Sur le plan local, mes remerciements vont évidemment à Jacqueline BELLONI et Michel GAILLARD, concepteurs et promoteurs du projet, sans lesquels ELYSE n’aurait pu exister. Ils vont aussi aux membres du bureau fonctionnel d’ELYSE, Alain FUCHS, Christophe JOUVET, Bernard LÉVY, Jean-Louis MARIGNIER, Hugues MONARD et Mehran MOSTAFAVI.

Je n’oublie pas non plus les services de l’UFR et du campus d’ Orsay (et notamment le directeur du campus Jean-Pierre LEMOINE), ainsi que les nombreux collègues, que je ne peux pas tous citer ici : enseignants, chercheurs et personnels techniques (en particulier du Laboratoire de Chimie Physique), dont la contribution à la réussite du projet a souvent été déterminante. Qu’ils trouvent ici l’expression de ma gratitude.
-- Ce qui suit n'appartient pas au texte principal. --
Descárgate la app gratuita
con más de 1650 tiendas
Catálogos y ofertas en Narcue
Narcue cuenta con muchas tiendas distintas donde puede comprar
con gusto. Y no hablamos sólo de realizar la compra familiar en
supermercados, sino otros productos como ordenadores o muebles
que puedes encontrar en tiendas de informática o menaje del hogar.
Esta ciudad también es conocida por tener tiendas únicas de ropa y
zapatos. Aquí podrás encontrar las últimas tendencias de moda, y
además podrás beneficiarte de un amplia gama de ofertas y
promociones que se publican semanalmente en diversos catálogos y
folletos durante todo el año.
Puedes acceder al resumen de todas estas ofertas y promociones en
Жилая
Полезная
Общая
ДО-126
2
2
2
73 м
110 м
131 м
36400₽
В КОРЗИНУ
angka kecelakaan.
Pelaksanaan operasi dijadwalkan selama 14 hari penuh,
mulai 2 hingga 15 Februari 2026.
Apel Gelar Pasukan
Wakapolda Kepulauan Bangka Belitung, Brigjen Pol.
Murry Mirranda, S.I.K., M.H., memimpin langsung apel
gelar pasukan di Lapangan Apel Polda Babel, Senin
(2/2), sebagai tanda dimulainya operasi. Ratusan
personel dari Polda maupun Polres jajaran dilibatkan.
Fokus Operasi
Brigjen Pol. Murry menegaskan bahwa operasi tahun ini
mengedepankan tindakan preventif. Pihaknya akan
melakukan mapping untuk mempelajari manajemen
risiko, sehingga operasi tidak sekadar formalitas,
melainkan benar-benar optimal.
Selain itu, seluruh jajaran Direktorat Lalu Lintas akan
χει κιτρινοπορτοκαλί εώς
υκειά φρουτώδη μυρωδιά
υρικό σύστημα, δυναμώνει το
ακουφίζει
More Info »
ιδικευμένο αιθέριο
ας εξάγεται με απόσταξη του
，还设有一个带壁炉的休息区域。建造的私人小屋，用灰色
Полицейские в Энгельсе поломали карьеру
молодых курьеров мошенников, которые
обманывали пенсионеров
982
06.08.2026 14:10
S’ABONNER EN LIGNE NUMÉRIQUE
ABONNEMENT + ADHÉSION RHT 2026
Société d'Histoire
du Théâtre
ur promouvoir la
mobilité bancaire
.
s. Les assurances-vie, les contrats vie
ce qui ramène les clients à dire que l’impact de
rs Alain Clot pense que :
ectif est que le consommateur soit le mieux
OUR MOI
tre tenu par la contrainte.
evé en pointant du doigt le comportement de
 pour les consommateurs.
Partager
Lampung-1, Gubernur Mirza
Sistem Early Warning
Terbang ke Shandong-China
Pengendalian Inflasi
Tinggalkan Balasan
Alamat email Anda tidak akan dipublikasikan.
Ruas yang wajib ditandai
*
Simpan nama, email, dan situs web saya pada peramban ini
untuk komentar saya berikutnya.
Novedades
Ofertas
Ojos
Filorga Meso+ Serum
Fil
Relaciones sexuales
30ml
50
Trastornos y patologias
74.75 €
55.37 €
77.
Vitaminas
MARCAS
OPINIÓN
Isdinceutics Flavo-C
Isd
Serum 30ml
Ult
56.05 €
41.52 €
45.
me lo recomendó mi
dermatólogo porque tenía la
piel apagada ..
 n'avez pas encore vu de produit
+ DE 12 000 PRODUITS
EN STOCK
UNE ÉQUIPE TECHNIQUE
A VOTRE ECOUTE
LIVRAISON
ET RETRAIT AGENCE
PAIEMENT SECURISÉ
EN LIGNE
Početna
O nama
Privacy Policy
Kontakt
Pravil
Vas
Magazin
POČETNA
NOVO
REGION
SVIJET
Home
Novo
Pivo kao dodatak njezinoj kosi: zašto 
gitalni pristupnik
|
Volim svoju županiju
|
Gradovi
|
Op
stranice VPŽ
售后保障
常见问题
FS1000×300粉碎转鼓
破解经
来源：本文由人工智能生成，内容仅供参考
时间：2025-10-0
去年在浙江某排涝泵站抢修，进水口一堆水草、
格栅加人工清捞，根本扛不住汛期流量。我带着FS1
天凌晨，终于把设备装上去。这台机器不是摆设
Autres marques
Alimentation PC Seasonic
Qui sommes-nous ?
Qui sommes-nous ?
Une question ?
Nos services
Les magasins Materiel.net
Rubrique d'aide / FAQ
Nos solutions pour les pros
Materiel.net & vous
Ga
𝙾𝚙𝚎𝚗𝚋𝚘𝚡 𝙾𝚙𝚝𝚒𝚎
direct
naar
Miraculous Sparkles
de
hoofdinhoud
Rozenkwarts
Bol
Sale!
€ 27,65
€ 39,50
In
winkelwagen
Dans la comparaison que j’ai évoquée en commençant, entre les temps ultra-courts et l’ultra-petit en longueur, j’ai indiqué que la réalisation du microscope à effet tunnel avait débouché quelques années plus tard sur l’attribution d’un prix Nobel. Je forme des vœux pour que les études menées au Centre ELYSE soient également à l’origine de découvertes conduisant à un prix Nobel ! A tout le moins, je suis convaincu que ces recherches contribueront à promouvoir la renommée internationale de nos établissements.
Je vous remercie de votre attention.